“Why not?”

“He’s the best fighter in school.”

“You mean best or worst?”

“Either,” replied Walter, with an uneasy laugh. “I don’t want you to queer yourself.”

“I don’t want to myself,” said Dan good-naturedly.

CHAPTER XXII
CHANGED RELATIONS

The relations between Dan and Walter were daily becoming more strained. Gus Kiggins was a less frequent visitor than he had been formerly, but Dan was convinced that this simply meant that Walter was spending more time in the room or company of the boy for whom Dan had formed an intense dislike. The threatened trouble between himself and Gus apparently had vanished and even little Carlton Hall was not troubled as he formerly had been. The lad was a bright little fellow and in the classroom was already making a reputation for his quickness.
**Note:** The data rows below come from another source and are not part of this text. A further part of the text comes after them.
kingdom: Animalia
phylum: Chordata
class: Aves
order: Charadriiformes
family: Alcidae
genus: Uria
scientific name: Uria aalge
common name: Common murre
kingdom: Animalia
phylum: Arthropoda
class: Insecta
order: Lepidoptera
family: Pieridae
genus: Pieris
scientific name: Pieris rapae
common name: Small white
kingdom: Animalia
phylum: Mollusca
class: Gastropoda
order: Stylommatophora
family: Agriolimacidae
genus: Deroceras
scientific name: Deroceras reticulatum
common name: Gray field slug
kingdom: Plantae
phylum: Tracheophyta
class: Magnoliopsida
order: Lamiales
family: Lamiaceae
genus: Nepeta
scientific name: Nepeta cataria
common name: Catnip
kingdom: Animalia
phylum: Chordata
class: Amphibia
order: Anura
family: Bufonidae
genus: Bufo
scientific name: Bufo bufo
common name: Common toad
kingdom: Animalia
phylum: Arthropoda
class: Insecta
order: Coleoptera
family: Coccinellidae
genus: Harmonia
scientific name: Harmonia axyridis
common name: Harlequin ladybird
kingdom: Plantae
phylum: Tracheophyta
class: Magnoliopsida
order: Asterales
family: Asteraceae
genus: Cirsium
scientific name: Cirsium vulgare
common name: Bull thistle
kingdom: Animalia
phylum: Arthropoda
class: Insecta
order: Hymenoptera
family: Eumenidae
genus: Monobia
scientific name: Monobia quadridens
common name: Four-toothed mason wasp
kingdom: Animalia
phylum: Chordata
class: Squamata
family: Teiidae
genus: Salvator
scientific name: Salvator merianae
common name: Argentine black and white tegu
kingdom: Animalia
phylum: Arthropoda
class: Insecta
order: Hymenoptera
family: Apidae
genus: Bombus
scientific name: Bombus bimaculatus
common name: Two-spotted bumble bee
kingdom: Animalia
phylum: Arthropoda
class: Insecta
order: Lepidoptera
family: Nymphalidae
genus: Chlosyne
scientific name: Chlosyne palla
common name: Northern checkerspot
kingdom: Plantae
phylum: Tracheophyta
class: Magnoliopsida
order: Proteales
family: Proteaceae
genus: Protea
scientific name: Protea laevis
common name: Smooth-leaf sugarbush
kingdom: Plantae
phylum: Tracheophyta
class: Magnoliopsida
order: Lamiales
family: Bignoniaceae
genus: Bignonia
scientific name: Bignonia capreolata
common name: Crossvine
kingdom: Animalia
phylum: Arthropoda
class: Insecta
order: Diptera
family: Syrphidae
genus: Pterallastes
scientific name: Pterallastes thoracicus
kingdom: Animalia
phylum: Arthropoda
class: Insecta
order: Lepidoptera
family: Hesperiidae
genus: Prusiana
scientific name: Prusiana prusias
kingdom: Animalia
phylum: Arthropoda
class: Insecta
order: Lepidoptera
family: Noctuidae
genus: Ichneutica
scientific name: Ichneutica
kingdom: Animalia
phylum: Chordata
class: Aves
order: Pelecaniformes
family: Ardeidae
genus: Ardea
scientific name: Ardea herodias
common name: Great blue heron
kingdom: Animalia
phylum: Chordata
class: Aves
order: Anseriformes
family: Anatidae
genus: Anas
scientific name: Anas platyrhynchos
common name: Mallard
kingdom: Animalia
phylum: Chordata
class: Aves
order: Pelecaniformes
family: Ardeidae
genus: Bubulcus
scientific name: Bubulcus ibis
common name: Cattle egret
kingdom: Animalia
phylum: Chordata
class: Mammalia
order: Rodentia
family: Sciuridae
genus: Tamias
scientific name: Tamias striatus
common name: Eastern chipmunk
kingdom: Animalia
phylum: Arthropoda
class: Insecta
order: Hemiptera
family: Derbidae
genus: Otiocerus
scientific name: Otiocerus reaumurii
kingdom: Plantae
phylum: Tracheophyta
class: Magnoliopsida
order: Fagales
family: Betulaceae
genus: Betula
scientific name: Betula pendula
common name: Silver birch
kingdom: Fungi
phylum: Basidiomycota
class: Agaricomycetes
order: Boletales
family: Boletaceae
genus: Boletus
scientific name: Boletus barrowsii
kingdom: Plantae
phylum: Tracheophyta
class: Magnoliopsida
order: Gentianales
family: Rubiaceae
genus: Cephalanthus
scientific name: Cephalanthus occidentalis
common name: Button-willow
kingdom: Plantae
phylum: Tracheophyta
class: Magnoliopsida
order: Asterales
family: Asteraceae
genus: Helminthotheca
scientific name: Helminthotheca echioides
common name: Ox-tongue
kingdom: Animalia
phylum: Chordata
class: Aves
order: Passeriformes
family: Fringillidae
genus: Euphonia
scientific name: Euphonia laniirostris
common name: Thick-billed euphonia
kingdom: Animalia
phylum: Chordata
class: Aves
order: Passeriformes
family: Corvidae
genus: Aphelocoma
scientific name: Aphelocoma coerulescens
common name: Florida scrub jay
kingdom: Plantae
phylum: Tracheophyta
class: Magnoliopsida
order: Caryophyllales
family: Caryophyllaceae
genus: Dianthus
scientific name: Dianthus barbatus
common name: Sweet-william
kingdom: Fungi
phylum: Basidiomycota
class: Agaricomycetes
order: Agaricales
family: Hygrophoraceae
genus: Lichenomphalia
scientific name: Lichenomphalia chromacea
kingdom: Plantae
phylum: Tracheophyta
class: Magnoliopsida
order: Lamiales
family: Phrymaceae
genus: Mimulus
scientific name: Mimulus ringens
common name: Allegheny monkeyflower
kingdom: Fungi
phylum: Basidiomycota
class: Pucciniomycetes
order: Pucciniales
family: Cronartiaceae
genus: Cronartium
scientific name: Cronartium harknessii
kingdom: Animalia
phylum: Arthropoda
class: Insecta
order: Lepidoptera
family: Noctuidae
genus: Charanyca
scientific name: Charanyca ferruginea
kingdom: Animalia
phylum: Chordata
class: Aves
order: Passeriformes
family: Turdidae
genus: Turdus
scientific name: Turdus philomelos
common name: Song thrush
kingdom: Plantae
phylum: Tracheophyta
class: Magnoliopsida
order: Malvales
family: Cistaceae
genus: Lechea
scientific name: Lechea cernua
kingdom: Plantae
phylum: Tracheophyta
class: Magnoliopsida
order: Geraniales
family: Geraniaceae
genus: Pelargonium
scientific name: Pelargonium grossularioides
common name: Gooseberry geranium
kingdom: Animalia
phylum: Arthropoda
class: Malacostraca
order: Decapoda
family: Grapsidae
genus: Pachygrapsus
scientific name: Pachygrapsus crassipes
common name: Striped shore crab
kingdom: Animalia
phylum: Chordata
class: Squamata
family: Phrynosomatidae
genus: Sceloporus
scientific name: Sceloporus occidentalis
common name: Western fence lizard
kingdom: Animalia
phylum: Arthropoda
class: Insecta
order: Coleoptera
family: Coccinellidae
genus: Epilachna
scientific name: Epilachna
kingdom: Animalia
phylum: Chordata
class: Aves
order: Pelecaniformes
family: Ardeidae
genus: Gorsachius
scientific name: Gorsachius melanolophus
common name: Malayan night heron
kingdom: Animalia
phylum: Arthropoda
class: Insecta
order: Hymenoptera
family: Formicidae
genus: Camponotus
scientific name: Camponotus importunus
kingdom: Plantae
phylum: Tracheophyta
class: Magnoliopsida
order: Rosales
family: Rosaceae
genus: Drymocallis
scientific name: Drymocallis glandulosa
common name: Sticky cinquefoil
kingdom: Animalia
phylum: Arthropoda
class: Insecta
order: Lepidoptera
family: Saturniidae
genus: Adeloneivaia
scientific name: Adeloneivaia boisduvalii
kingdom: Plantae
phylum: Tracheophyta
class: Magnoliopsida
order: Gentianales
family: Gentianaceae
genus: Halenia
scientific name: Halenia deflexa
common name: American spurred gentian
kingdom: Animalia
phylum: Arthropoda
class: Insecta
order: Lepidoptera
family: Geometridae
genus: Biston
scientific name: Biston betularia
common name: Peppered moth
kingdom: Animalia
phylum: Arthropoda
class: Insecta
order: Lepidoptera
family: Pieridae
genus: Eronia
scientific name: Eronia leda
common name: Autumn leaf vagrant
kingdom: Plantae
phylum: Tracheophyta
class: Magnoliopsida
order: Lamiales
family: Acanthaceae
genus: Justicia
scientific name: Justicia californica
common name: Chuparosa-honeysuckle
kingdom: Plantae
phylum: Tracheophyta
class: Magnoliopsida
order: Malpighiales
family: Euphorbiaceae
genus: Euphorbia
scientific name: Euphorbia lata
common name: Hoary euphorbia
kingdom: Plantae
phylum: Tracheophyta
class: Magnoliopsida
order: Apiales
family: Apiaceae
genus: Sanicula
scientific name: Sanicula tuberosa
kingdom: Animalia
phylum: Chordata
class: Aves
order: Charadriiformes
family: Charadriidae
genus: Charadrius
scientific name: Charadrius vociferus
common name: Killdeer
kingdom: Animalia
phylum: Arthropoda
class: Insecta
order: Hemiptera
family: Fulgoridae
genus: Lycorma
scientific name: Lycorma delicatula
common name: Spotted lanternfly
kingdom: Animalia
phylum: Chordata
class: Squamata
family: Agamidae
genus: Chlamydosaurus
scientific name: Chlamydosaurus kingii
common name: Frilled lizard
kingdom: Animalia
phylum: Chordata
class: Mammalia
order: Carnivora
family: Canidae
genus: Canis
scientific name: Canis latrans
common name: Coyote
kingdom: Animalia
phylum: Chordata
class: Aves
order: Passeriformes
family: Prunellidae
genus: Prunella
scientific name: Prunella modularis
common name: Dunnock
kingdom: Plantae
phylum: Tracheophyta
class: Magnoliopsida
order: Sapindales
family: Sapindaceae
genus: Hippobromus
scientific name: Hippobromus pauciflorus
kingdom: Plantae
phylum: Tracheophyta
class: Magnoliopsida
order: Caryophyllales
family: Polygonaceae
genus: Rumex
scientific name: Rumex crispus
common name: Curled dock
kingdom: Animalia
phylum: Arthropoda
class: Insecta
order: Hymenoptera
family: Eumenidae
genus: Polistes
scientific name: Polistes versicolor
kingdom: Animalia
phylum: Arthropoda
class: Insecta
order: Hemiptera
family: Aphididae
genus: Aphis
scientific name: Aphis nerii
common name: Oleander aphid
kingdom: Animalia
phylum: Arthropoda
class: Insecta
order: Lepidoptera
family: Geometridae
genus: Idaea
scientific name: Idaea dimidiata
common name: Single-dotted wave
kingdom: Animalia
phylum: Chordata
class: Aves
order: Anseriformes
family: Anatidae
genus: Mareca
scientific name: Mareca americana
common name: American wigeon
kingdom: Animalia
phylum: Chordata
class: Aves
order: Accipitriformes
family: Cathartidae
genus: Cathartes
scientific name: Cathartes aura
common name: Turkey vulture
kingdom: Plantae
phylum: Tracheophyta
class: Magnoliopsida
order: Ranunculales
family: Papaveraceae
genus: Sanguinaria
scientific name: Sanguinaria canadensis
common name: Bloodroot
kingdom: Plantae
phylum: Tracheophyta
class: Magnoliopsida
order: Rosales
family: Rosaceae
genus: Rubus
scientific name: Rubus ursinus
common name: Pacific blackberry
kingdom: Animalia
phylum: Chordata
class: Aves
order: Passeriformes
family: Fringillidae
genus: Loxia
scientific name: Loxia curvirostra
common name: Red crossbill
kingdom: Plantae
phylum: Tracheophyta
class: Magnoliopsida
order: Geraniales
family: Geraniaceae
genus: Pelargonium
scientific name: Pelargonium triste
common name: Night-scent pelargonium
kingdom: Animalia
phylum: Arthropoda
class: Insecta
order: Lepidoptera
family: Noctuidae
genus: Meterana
Now that his first feeling of homesickness was gone and there had come a comparative freedom from his tormentors, Carlton was entering more fully into the spirit of the life of the school.

For Dan the little fellow’s admiration, as well as his devotion, steadily increased. More and more Carlton sought Dan’s room and company. If Walter objected, he did not say so, though his unconcealed contempt was not lacking. But Dan and Walter, though they occupied the same rooms, were no longer such warm friends as once they had been. There were not many times when the boys quarreled. It was rather an absence of all friendly relations that marked their daily lives.